## Excerpt provided

## BEGIN

# Drawer slider jig - Kreg?



## Jmac80 (16 Sep 2015)

Hello all
Will be building some cabinets soon and was looking at drawer slider jigs, Really liked the look of the kreg one but they don't sell it anymore 
Anyone know of an alternative and also a jig for fixing euro hinges.
Many Thanks


----------



## Eric The Viking (16 Sep 2015)

I was skimming the 'offers' bit of the Axminster site yesterday - they had some proper Blum jigs on discount, but that still brings them down from 'very expensive' to 'ouch' so I didn't pursue it any further. I also can't remember if it was actually a hinge jig or a spacer for drawers or something else (they sell most of the common ones, but there were only a couple on offer, IIRC).

Might be worth a look.


----------



## Lord Kitchener (17 Sep 2015)

This will do for drawer runners and hinge plates. Expensive but there's no practical alternative unless you want to do it by trial and error

http://www.axminster.co.uk/blum-univers ... g-template

If you get it, I can advise on its use.


----------



## nathandavies (17 Sep 2015)

if you own a tape measure then this one will do

http://www.axminster.co.uk/blum-universal-individual-template

Nathan


----------



## Shultzy (18 Sep 2015)

There is another option if you are making a lot of cabinets make a jig to drill all the holes out of mdf. I used a router drill and bush. In first page of my [NewKitchen] shows the jigs. Alternatively cut a set of mdf spacers and use the same set for each side to maintain accuracy. Simple and cheap!


----------



## wcndave (18 Sep 2015)

I used the blum door hinge jig and it was so good, easy, accurate, and very fast. However not cheap.

## END

## Tasks and exercises
1) Decide whether each statement below agrees with the forum thread on drawer slider jigs, answering yes or no and quoting the words of the thread that settle it.
(a) Jmac80 says the Kreg jig is no longer sold.
(b) Eric The Viking bought one of the discounted Blum jigs from the Axminster site.
(c) Shultzy used a router drill and bush to make jigs.
2) In the forum thread on drawer slider jigs, what does nathandavies say you need to own for the template he links to to be enough?
3) Go on with the forum thread on drawer slider jigs from the point where it stops.

## Data section
## BEGIN

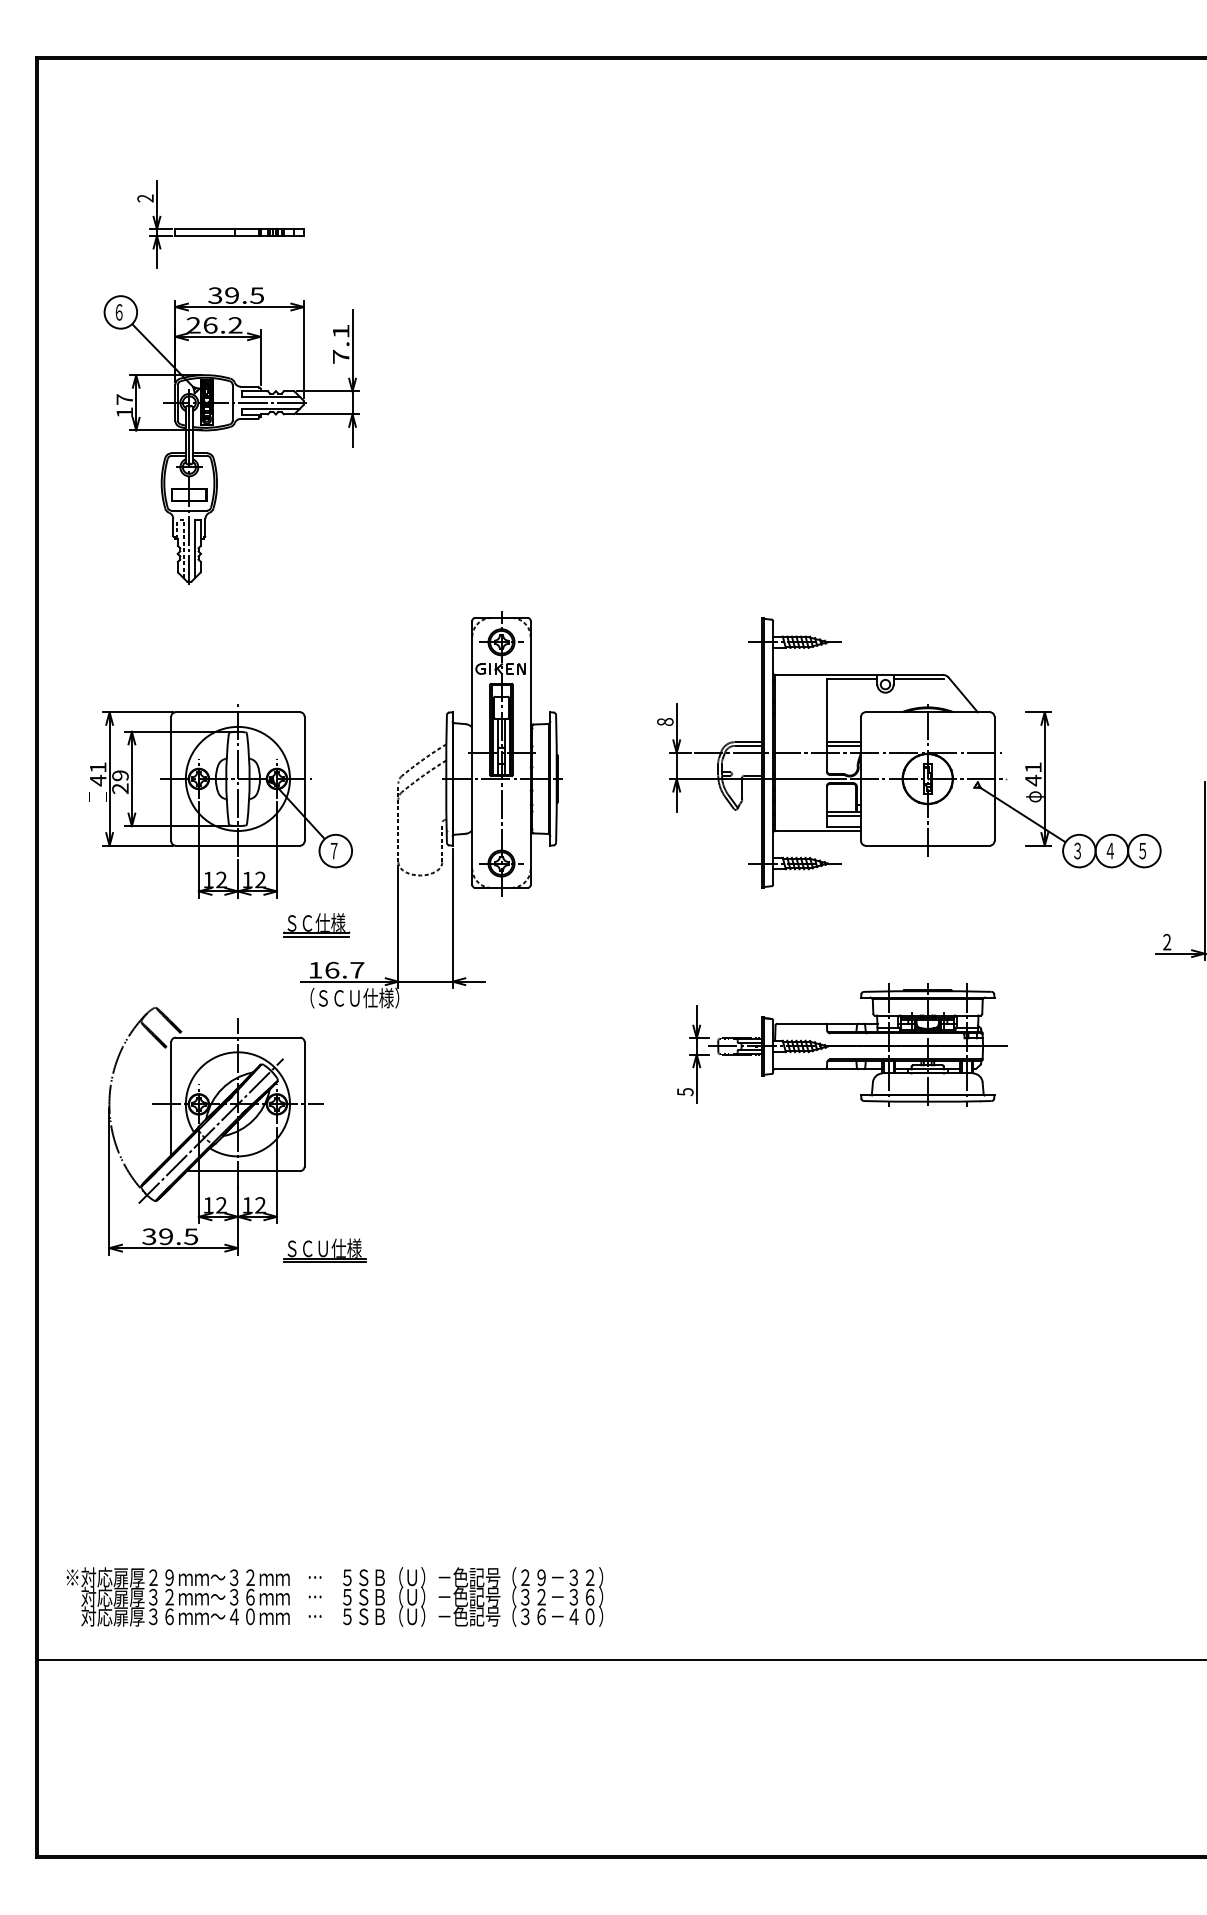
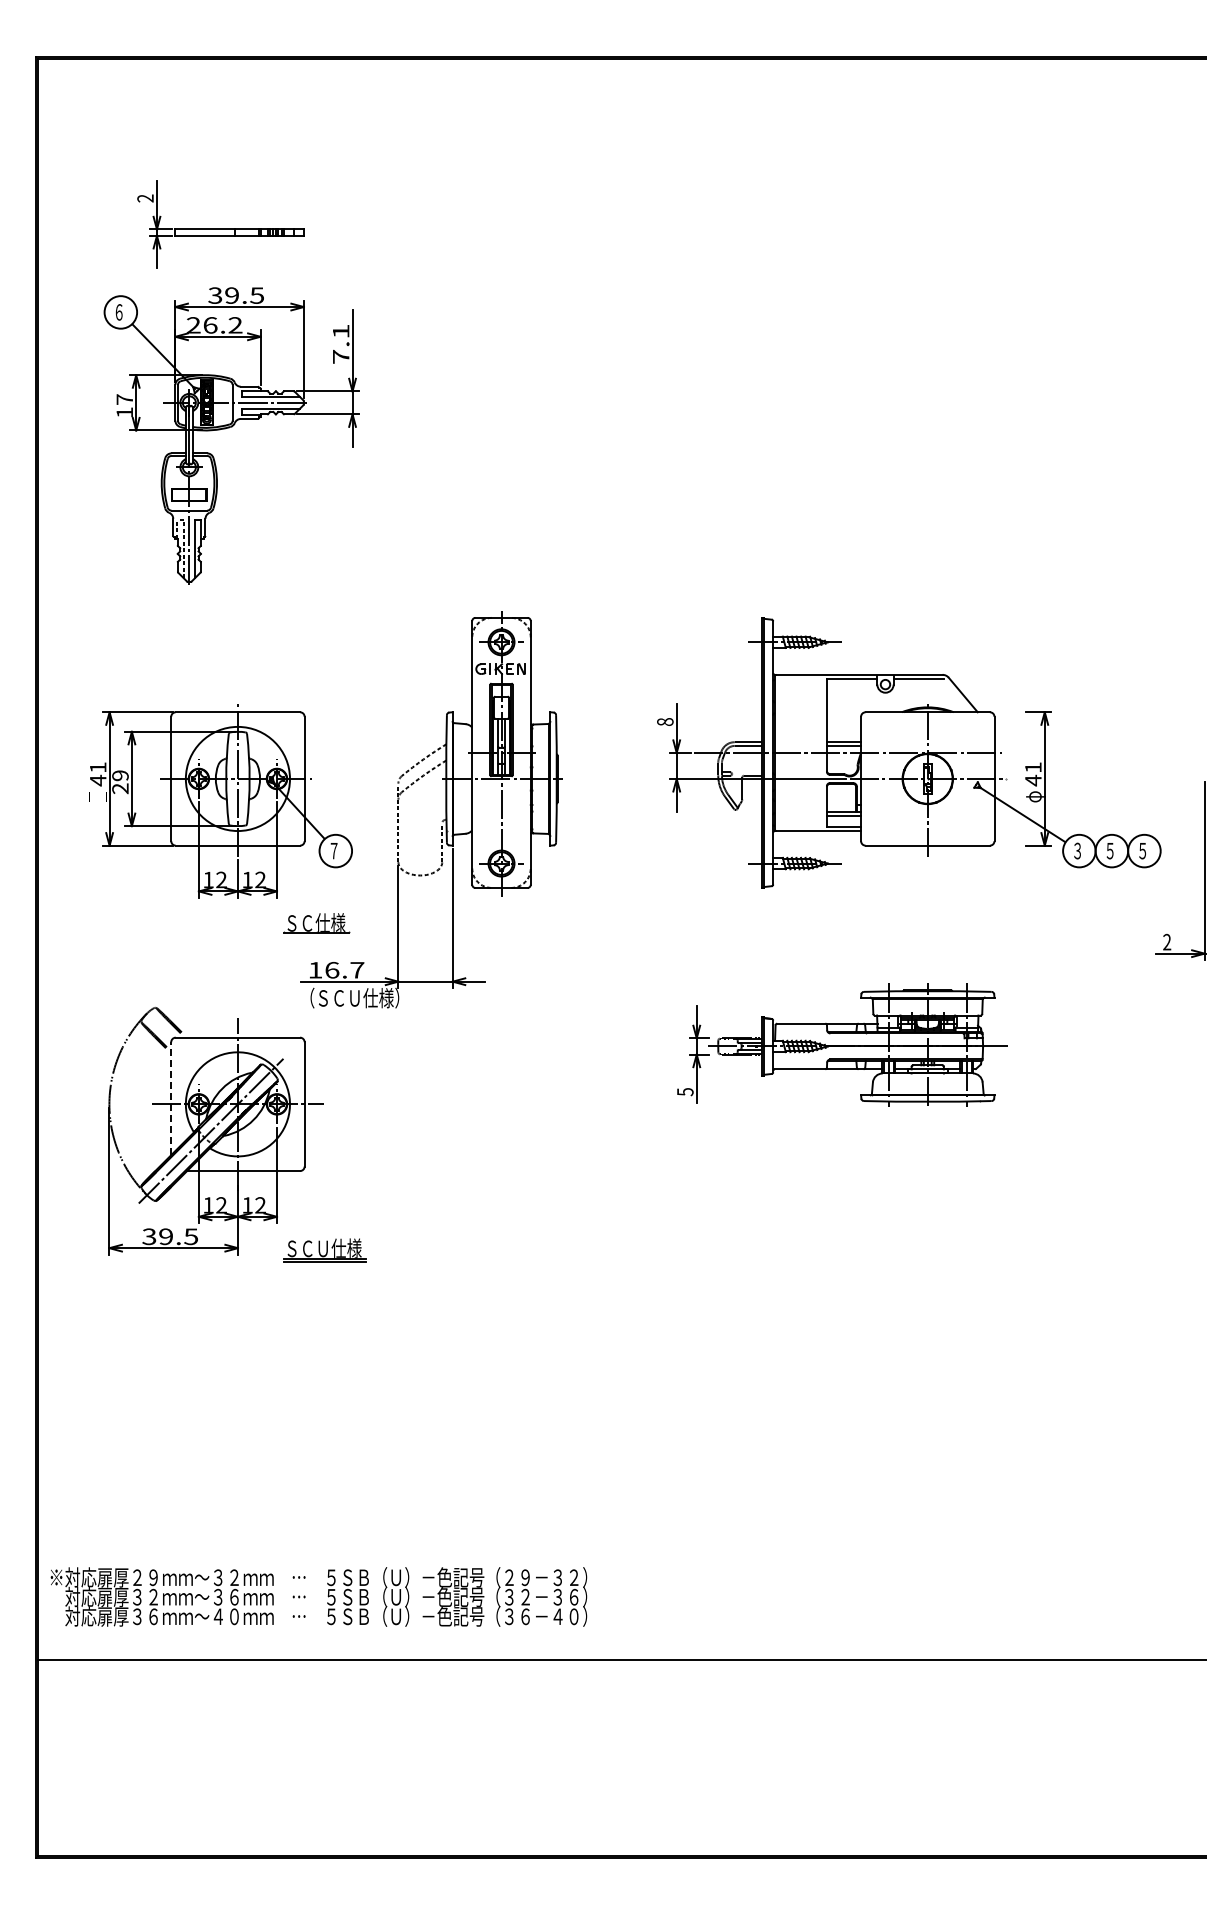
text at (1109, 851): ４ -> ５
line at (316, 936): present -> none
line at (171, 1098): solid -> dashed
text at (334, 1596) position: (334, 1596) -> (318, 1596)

## END

## Answers for the tasks
1)
(a) Yes: "they don't sell it anymore"
(b) No: "so I didn't pursue it any further"
(c) Yes: "I used a router drill and bush."

2) A tape measure.

3)
I imagine the drawer one is similar, however I used some mdf and then story board spacers for repeatable and accurate results.


----------



## beech1948 (18 Sep 2015)

i would make up a story stick and if I had lots to do I would cut up some 6mm MDF/or ply to give me the spacing. I keep a number of these as it is often possible to reuse or just slightly cut down for a second or third job


----------



## chippy1970 (18 Sep 2015)

This might be a Blum version of what you're after http://www.axminster.co.uk/blum-minifix

Sent from my MotoE2(4G-LTE) using Tapatalk


----------



## MusicMan (20 Sep 2015)

I have a Kreg jig that I bought in the USA and don't use as I didn't find it all that accurate. I made up my own hardwood jig in the end. When I get to the shop I'll take a pic of it and see if it is the one you want and if so you can make me an offer!

Keith


----------



## mahomo59 (21 Sep 2015)

Festool LR32 system works lovely for hole placement for hinge plate, concealed cup, drawer sides and shelf holes, really easy to use.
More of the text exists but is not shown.